Chris though, being basically a decent guy, does what any polite person in a minority tends to do: he works overtime to put his hosts at ease. He keeps quiet, he smiles, he laughs at jokes,  he tries to gently drift away. As almost the sole black person, he’s lost and out-of-his-depth and comfort zone (he’s reluctant about even going). All the other black people he meets are strange – Peel brilliantly shows the mixed messages from the servants in particular. In one brilliant sequence Georgina, the maid, says everything is fine while smiling and simultaneously crying. A black party guest dresses and behaves like the rest of the white people around him: has he just completely assimilated or is there something sinister going on here? Chris might guess more – but until it’s too late he decides to batten down the hatches and ride out an awkward weekend.

The house has plenty of mystery – there is a throw-away reference to a locked off-limits basement. Early in the film the couple hit a deer with their car: the police demand to see Chris’ ID even though he wasn’t driving, to the outrage of Allison. It’s a brilliantly eerie opening that hints at danger to come, both in the corpse of the deer and the suspicion of the police. It’s a brilliant touch to explore the barely acknowledged underlying racism of some middle-class Americans – this liberal elite would be horrified to hear the suggestion that they are anything but open-minded, but in fact have deeply paternalistic, two-tier beliefs that have subtly developed since the end of segregation.

The film is played superbly by the whole cast. Bradley Whitford brilliantly inverts his Josh Lyman persona. Catherine Keener is a sort of warm Earth Mother figure, with darkness and control under the surface. Both characters seem suspicious and yet are both so open and direct in what they say, you think it’s almost too obvious to assume they are villains.
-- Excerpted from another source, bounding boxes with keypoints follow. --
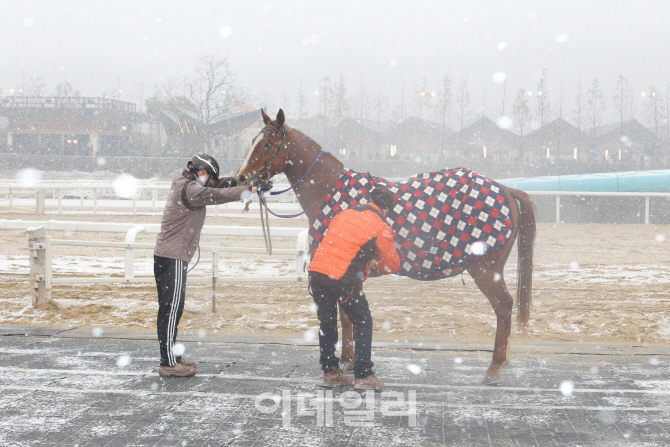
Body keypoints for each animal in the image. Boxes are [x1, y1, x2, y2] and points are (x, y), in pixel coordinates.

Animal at [234, 108, 540, 384]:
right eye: (253, 141)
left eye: (268, 144)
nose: (240, 178)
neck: (330, 192)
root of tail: (506, 189)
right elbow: (347, 316)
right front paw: (349, 360)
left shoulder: (341, 273)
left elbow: (344, 316)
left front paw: (346, 361)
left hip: (485, 269)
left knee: (504, 306)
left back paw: (494, 367)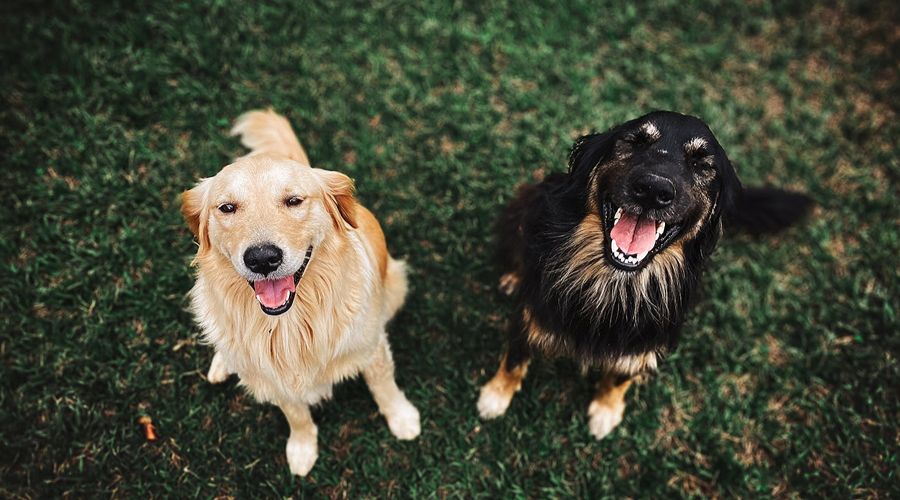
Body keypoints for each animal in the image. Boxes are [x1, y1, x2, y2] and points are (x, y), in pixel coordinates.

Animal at [184, 109, 426, 476]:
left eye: (294, 201)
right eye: (226, 208)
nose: (262, 258)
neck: (290, 324)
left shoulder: (371, 346)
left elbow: (384, 386)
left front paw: (401, 418)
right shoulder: (277, 380)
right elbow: (296, 414)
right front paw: (301, 448)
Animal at [478, 110, 816, 438]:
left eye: (700, 163)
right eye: (636, 142)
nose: (654, 190)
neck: (616, 281)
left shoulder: (645, 341)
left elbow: (620, 376)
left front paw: (606, 411)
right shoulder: (531, 313)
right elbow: (515, 358)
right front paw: (495, 396)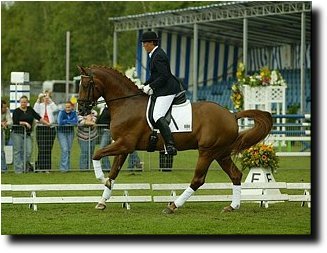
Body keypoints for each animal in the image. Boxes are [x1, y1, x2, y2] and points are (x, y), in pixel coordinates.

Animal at [77, 64, 274, 213]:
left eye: (86, 85)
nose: (81, 110)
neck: (127, 103)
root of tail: (232, 115)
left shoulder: (125, 144)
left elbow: (96, 154)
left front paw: (101, 179)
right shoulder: (123, 147)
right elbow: (113, 172)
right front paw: (102, 200)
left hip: (207, 152)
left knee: (198, 180)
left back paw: (173, 206)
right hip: (221, 153)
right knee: (235, 175)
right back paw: (232, 206)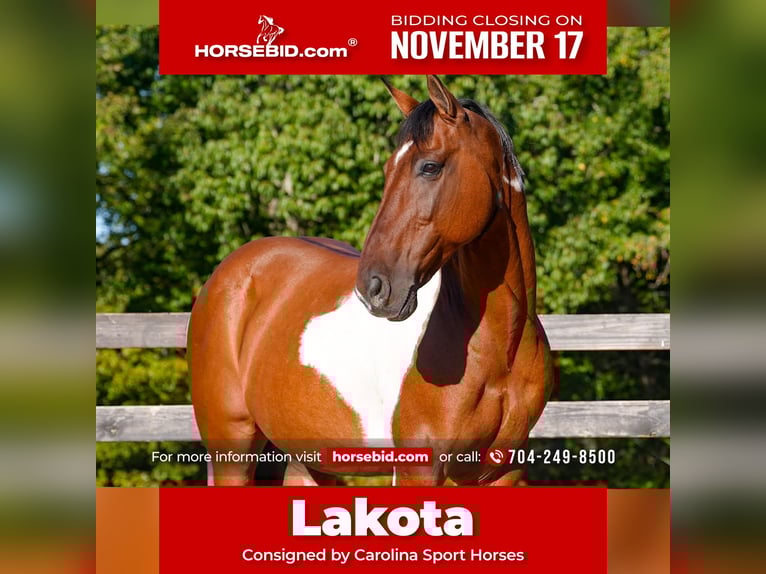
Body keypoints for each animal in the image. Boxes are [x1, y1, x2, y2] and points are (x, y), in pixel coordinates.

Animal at [189, 75, 556, 486]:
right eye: (387, 170)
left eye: (430, 166)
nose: (373, 288)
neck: (497, 349)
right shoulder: (418, 467)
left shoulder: (503, 469)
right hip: (232, 450)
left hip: (309, 459)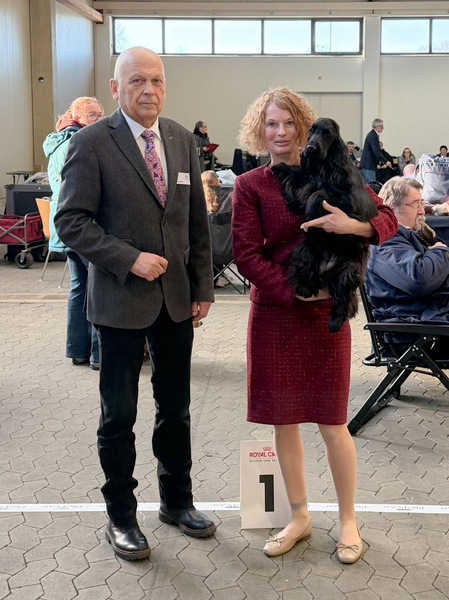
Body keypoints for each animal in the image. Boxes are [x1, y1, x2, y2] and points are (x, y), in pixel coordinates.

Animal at [272, 117, 378, 333]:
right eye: (311, 131)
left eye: (327, 133)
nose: (310, 148)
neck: (325, 167)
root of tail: (326, 271)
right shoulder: (306, 182)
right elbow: (299, 180)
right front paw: (280, 167)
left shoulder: (349, 199)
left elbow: (319, 194)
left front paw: (312, 212)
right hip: (305, 250)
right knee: (304, 273)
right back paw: (306, 287)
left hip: (350, 270)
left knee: (343, 299)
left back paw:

Caleb Landry Jones as their son is both full of alpha-male welcome and strange, violent and scornful looks and yearnings. Allison Williams as Chris’ girlfriend seems a strange presence in this household, but her honest sympathy for Chris, and her growing realisation with him that something is wrong, is the one thread Chris has to hang onto.

The star-turn of the movie is of course though Daniel Kaluuya as Chris. A young British actor, he’s superb here in a reactive role, trying to persuade himself everything is fine. His unease and insecurity are brilliantly done, as are the surface humour and reserved politeness he uses to disguise this. In a paranoid film, he is going out of his way to not appear paranoid. His relief in seeing any other black people – and then confused discomfort at their behaviour – is endlessly brilliant. As the plot progresses, Kaluuya takes Chris to some dark and emotional places, conveying both despair, fury and pain brilliantly. 

Peele’s film is not perfect. Introduce a character as a hypnotist and you are probably tipping the hat a little too soon – though to be fair, Peele even lampshades this by having Chris’ friend Rod (a hilariously endearing Lil Rel Howery) immediately point this out. The explosion of violence when it comes at the end is gratifying, but a little too much almost for a film about lack of power. The DVD contains an alternative ending that is, in fact, far better and more appropriate, which continues this theme (and is what I expected the ending to be as the film entered its final act) but was replaced because Peele felt (he says on the commentary) it needed a more upbeat ending.

Get Out though is both an excellent paranoia thriller with lashings of horror, and also a brilliant satire on race in America. Trading on the comedy of embarrassment, it has genuine things to say about how the racial divide hasn’t really gone away at all. Both funny and also deeply terrifying, its final reveal of what is going on is brilliant and also rings very true – as well as casting new light on several scenes we have already seen. Peele is a first-time director – but based on this he certainly won’t be one and done.